### WORK INSTRUCTIONS
Note each line in the data holding the string "href" and report it.

Records from a dataset
┏━━

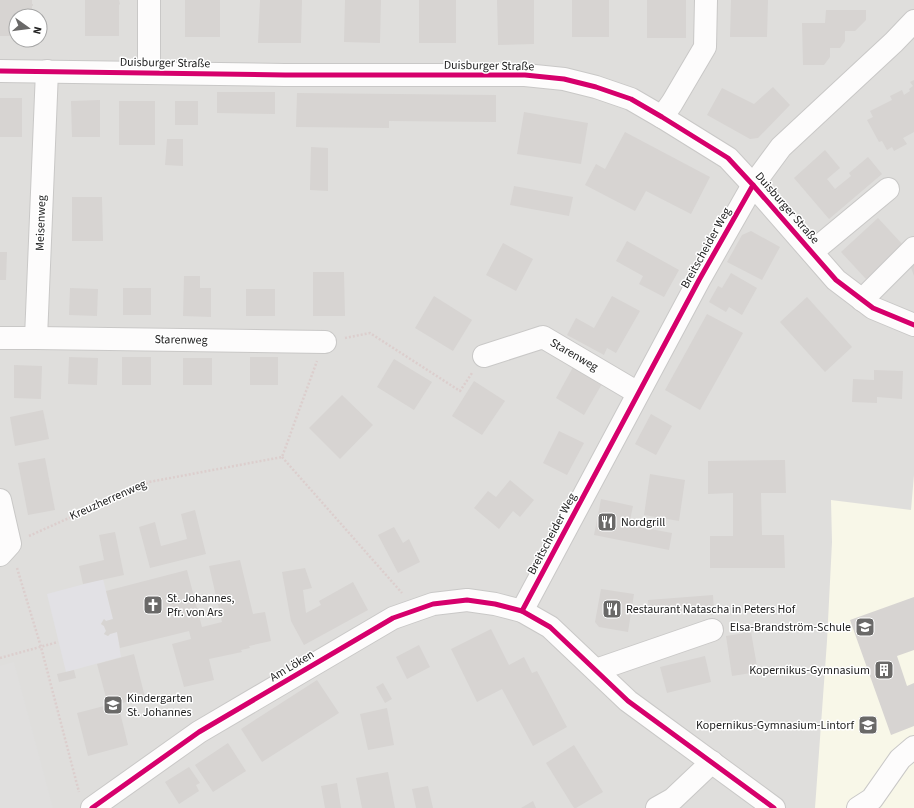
<svg xmlns="http://www.w3.org/2000/svg" width="914" height="808" font-family="'Source Sans 3',sans-serif">
	<rect width="100%" height="100%" fill="#f0eeeb"/>
	<path fill="#dfdedc" fill-rule="evenodd" d="M0,0H914V808H0ZM16,16H40V40H16Z"/>
	<path fill="#f8f7e8" d="M914,475V808H815L827,641L832,542L831,500L911,510Z"/>
	<path fill="#e0dfde" d="M14,662L53,808H0V666Z"/>
	<path fill="#e2e1e5" d="M103,579L113,619L106,621L104,619L101,624L104,626L106,631L104,634L108,636L110,634L117,632L121,657L66,672L47,594Z"/>
	<g fill="#d7d4d2">
		<path d="M0,0H32V4H33V6H32V16H16V36H0Z"/>
		<path d="M85,0H119L120,4L119,5V36H85Z"/>
		<rect x="185" y="0" width="35" height="37"/>
		<path d="M260,0H302L301,43H258Z"/>
		<path d="M345,0H381L380,43L344,42Z"/>
		<rect x="419" y="0" width="37" height="43"/>
		<path d="M497,0H534V44L498,45Z"/>
		<rect x="572" y="0" width="37" height="37"/>
		<rect x="647" y="0" width="39" height="38"/>
		<path d="M731,0H768L767,37H730Z"/>
		<path d="M826,10H866V20L855,31H845V41L840,48H830V57L824,65H803L802,23H825Z"/>
		<path d="M914,80V132L903,138L907,144L894,151L892,147L887,150L882,141L879,142L867,120L873,117L870,111L892,100L890,96L902,90L904,95L910,91L909,89L913,86L910,82Z"/>
		<path d="M773,87L790,105L758,138L750,139L707,115L722,88L754,104Z"/>
		<path d="M217,92H275V114L217,113Z"/>
		<path d="M297,93L496,95V122L389,121V128L296,127Z"/>
		<rect x="0" y="98" width="22" height="39"/>
		<path d="M100,100V137H72L71,101Z"/>
		<rect x="119" y="101" width="36" height="44"/>
		<rect x="175" y="101" width="23" height="24"/>
		<path d="M524,112L588,123L581,164L517,154Z"/>
		<path d="M625,132L710,177L691,214L646,191L635,211L585,185L596,164L605,169Z"/>
		<path d="M167,139H183V166L165,165Z"/>
		<path d="M311,147L328,148V191L310,190Z"/>
		<path d="M825,150L840,168L827,179L835,189L851,176L849,173L868,157L882,174L829,219L794,178Z"/>
		<path d="M514,186L573,197L569,216L510,205Z"/>
		<path d="M72,197H102L103,241H72Z"/>
		<path d="M878,218L903,245L866,279L841,252Z"/>
		<path d="M751,231L780,247L762,280L727,262L742,235Z"/>
		<path d="M627,241L679,270L664,297L639,284L643,276L616,261Z"/>
		<path d="M503,243L533,259L516,291L486,275Z"/>
		<path d="M0,252H7L6,280H0Z"/>
		<path d="M914,264V276L910,265Z"/>
		<path d="M313,272H344L345,316H313Z"/>
		<path d="M731,273L757,288L742,315L729,307L726,312L709,302L718,286L722,288Z"/>
		<path d="M184,276H200V288H211V317L183,316Z"/>
		<path d="M70,288L98,289L97,316L69,315Z"/>
		<rect x="123" y="288" width="28" height="27"/>
		<rect x="246" y="289" width="29" height="27"/>
		<path d="M434,296L472,320L453,351L415,328Z"/>
		<path d="M612,296L640,311L616,353L607,348L604,355L567,335L576,318L594,328Z"/>
		<path d="M807,297L852,347L825,372L780,322Z"/>
		<path d="M707,314L743,333L700,410L665,390Z"/>
		<path d="M69,357L98,358L97,385L68,384Z"/>
		<rect x="122" y="357" width="29" height="28"/>
		<rect x="250" y="357" width="28" height="28"/>
		<rect x="183" y="358" width="29" height="27"/>
		<path d="M394,359L432,382L414,410L377,387Z"/>
		<path d="M577,360L606,377L584,415L556,398Z"/>
		<path d="M14,365L42,366L41,399L14,398Z"/>
		<path d="M874,370L903,371L902,399L877,397V403L852,402L853,379L874,380Z"/>
		<path d="M474,381L505,401L482,435L452,416Z"/>
		<path d="M342,395L373,425L340,459L309,428Z"/>
		<path d="M43,410L49,439L15,446L10,417Z"/>
		<path d="M651,414L672,426L656,455L635,444Z"/>
		<path d="M559,431L584,443L567,475L543,463Z"/>
		<path d="M45,458L55,510L28,515L18,463Z"/>
		<path d="M785,460L786,493H761L762,535H784L785,568H710V536H733V493L708,494V461Z"/>
		<path d="M650,474L685,480L679,521L644,515Z"/>
		<path d="M510,480L534,500L520,517L513,511L499,529L474,508L488,491L496,497Z"/>
		<path d="M601,499L633,506L629,525L672,533L669,550L594,535Z"/>
		<path d="M195,510L206,554L150,568L139,527L155,522L161,546L187,539L181,514Z"/>
		<path d="M394,527L403,543L409,539L420,562L398,573L378,535Z"/>
		<path d="M115,532L124,575L83,584L79,566L104,560L99,535Z"/>
		<path d="M240,560L253,614L265,612L271,641L249,646L250,648L241,650L242,652L209,659L214,680L184,687L172,644L191,639L189,631L120,648L117,632L110,634L108,636L104,634L106,631L104,626L101,624L104,619L106,621L113,619L106,591L187,570L202,627L222,622L209,566Z"/>
		<path d="M305,568L312,588L303,590L306,613L321,605L319,601L353,582L368,610L304,645L291,621L282,572Z"/>
		<path d="M601,589L634,594L628,632L599,627L595,622Z"/>
		<path d="M713,595L714,610L649,615L648,600Z"/>
		<path d="M914,597V650L897,656L907,686L914,683V726L891,735L850,620Z"/>
		<path d="M491,629L509,665L524,657L532,673L537,671L567,727L533,746L502,689L477,702L451,649Z"/>
		<path d="M751,632L758,672L732,676L726,636Z"/>
		<path d="M419,645L430,667L407,679L396,657Z"/>
		<path d="M134,654L145,697L118,704L128,745L88,756L77,713L108,705L97,664Z"/>
		<path d="M705,656L711,682L667,693L660,667Z"/>
		<path d="M74,670L76,678L59,682L57,674Z"/>
		<path d="M317,680L339,713L262,762L241,729Z"/>
		<path d="M383,683L392,699L385,703L376,687Z"/>
		<path d="M387,708L394,745L368,750L360,714Z"/>
		<path d="M228,743L246,771L213,792L195,765Z"/>
		<path d="M574,745L603,792L576,808H574L546,763Z"/>
		<path d="M189,767L200,783L196,785L199,791L179,804L165,782Z"/>
		<path d="M388,772L395,808H362L356,778Z"/>
		<path d="M337,783L341,808H325L321,786Z"/>
		<path d="M428,786L433,808H416L412,789Z"/>
		<path d="M533,801L536,808H521Z"/>
	</g>
	<g fill="none" stroke-linecap="round" stroke-linejoin="round">
		<defs>
			<g id="minor">
				<path d="M0,71L285,75H525L564,79L596,87L631,99L662,117L728,158L753,185L836,280L873,308L914,325"/>
				<path d="M149,73V0"/>
				<path d="M662,117L672,103L705,47L706,0"/>
				<path d="M812,252L888,189"/>
				<path d="M862,300L914,248"/>
				<path d="M0,338H36L47,71"/>
				<path d="M36,338L325,342"/>
				<path d="M484,356L543,337L638,393"/>
				<path d="M0,500L10,544L0,555"/>
				<path d="M522,611L699,280L753,185L781,147L894,42L914,21"/>
				<path d="M596,670L712,630"/>
				<path d="M92,808L199,732L393,618L433,604L467,600L495,604L522,611L550,627L628,701L774,808"/>
				<path d="M657,808L673,799L712,762"/>
				<path d="M858,808L872,799L900,759L914,747"/>
			</g>
		</defs>
		<use href="#minor" stroke="#c9c8c7" stroke-width="24"/>
		<g stroke="#dccecd" stroke-width="2.5" stroke-dasharray="2 2" stroke-linecap="butt">
			<path d="M345,338L370,333L460,391L472,373"/>
			<path d="M282,457L402,593"/>
			<path d="M29,536L149,482L282,457L317,361"/>
			<path d="M17,568L41,647L79,792"/>
			<path d="M0,658L58,642"/>
		</g>
		<use href="#minor" stroke="#fdfcfc" stroke-width="22"/>
		<defs>
			<g id="cycleway">
				<path d="M0,71L285,75H525L564,79L596,87L631,99L662,117L728,158L753,185L836,280L873,308L914,325"/>
				<path d="M522,611L699,280L753,185"/>
				<path d="M92,808L199,732L393,618L433,604L467,600L495,604L522,611L550,627L628,701L774,808"/>
			</g>
		</defs>
		<use href="#cycleway" stroke="#fff" stroke-width="8"/>
		<use href="#cycleway" stroke="#d6006c" stroke-width="5"/>
	</g>
	<defs>
		<symbol id="restaurant-square" viewBox="-11 -11 22 22"><rect x="-9" y="-9" width="18" height="18" rx="4" fill="#6a6968" stroke="#fff"/><path d="M-5-6h1v4h1v-4h1v4h1v-4h1v5L-1.5 .5V6h-2V.5L-5-1ZM5-6V6H3V1.5H1.5Q1.5-4 5-6Z" fill="#fff"/></symbol>
		<symbol id="church-square" viewBox="-11 -11 22 22"><rect x="-9" y="-9" width="18" height="18" rx="4" fill="#6a6968" stroke="#fff"/><path d="M-1.2-6h2.4v3.5h3.3v2.4h-3.3V6h-2.4V-.1h-3.3v-2.4h3.3Z" fill="#fff"/></symbol>
		<symbol id="school-square" viewBox="-11 -11 22 22"><rect x="-9" y="-9" width="18" height="18" rx="4" fill="#6a6968" stroke="#fff"/><path d="M0-5L7-2L0 1L-7-2ZM-4 1L0 2.5L4 1V4Q0 6-4 4Z" fill="#fff"/></symbol>
		<symbol id="building-square" viewBox="-11 -11 22 22"><rect x="-9" y="-9" width="18" height="18" rx="4" fill="#6a6968" stroke="#fff"/><path d="M-4-6H4V6H1V3H-1V6H-4ZM-2.5-4.3h1.7v1.8h-1.7ZM.8-4.3h1.7v1.8H.8ZM-2.5-1h1.7V.8h-1.7ZM.8-1h1.7V.8H.8Z" fill="#fff"/></symbol>
	</defs>
	<g fill-rule="evenodd">
		<use href="#restaurant-square" x="596" y="511" width="22" height="22"/>
		<use href="#church-square" x="142" y="594" width="22" height="22"/>
		<use href="#restaurant-square" x="601" y="598" width="22" height="22"/>
		<use href="#school-square" x="854" y="616" width="22" height="22"/>
		<use href="#building-square" x="873" y="659" width="22" height="22"/>
		<use href="#school-square" x="102" y="694" width="22" height="22"/>
		<use href="#school-square" x="857" y="714" width="22" height="22"/>
	</g>
	<g text-anchor="middle" dominant-baseline="central" stroke-width="3" stroke-linejoin="round" paint-order="stroke">
		<g font-size="12" fill="#222" stroke="#fff">
			<text transform="translate(165 63) rotate(1)">Duisburger Straße</text>
			<text transform="translate(489 66) rotate(1)">Duisburger Straße</text>
			<text transform="translate(787 208) rotate(49)">Duisburger Straße</text>
			<text transform="translate(41 223) rotate(-88)">Meisenweg</text>
			<text transform="translate(706 248) rotate(-61)">Breitscheider Weg</text>
			<text transform="translate(181 340) rotate(1)">Starenweg</text>
			<text transform="translate(574 355) rotate(30)">Starenweg</text>
			<text transform="translate(108 500) rotate(-24)">Kreuzherrenweg</text>
			<text transform="translate(552 534) rotate(-62)">Breitscheider Weg</text>
			<text transform="translate(292 666) rotate(-31)">Am Löken</text>
		</g>
		<g font-size="12" fill="#222" stroke="#fff" text-anchor="start">
			<text x="621" y="522">Nordgrill</text>
			<text x="167" y="598">St. Johannes,<tspan x="167" dy="14">Pfr. von Ars</tspan></text>
			<text x="626" y="609">Restaurant Natascha in Peters Hof</text>
			<text x="851" y="627" text-anchor="end">Elsa-Brandström-Schule</text>
			<text x="870" y="670" text-anchor="end">Kopernikus-Gymnasium</text>
			<text x="127" y="698">Kindergarten<tspan x="127" dy="14">St. Johannes</tspan></text>
			<text x="854" y="725" text-anchor="end">Kopernikus-Gymnasium-Lintorf</text>
		</g>
	</g>
	<g transform="translate(28 28) rotate(104)"><circle r="19" fill="#ffffff" stroke="#a7a7a7"/>
	<path d="M0-3L7 15L0 10L-7 15Z" fill="#6a6968"/>
	<text y="-6" font-size="11" font-weight="bold" text-anchor="middle" fill="#222222">N</text>
	</g>
</svg>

┗━━

### REPLY
		<use href="#minor" stroke="#c9c8c7" stroke-width="24"/>
		<use href="#minor" stroke="#fdfcfc" stroke-width="22"/>
		<use href="#cycleway" stroke="#fff" stroke-width="8"/>
		<use href="#cycleway" stroke="#d6006c" stroke-width="5"/>
		<use href="#restaurant-square" x="596" y="511" width="22" height="22"/>
		<use href="#church-square" x="142" y="594" width="22" height="22"/>
		<use href="#restaurant-square" x="601" y="598" width="22" height="22"/>
		<use href="#school-square" x="854" y="616" width="22" height="22"/>
		<use href="#building-square" x="873" y="659" width="22" height="22"/>
		<use href="#school-square" x="102" y="694" width="22" height="22"/>
		<use href="#school-square" x="857" y="714" width="22" height="22"/>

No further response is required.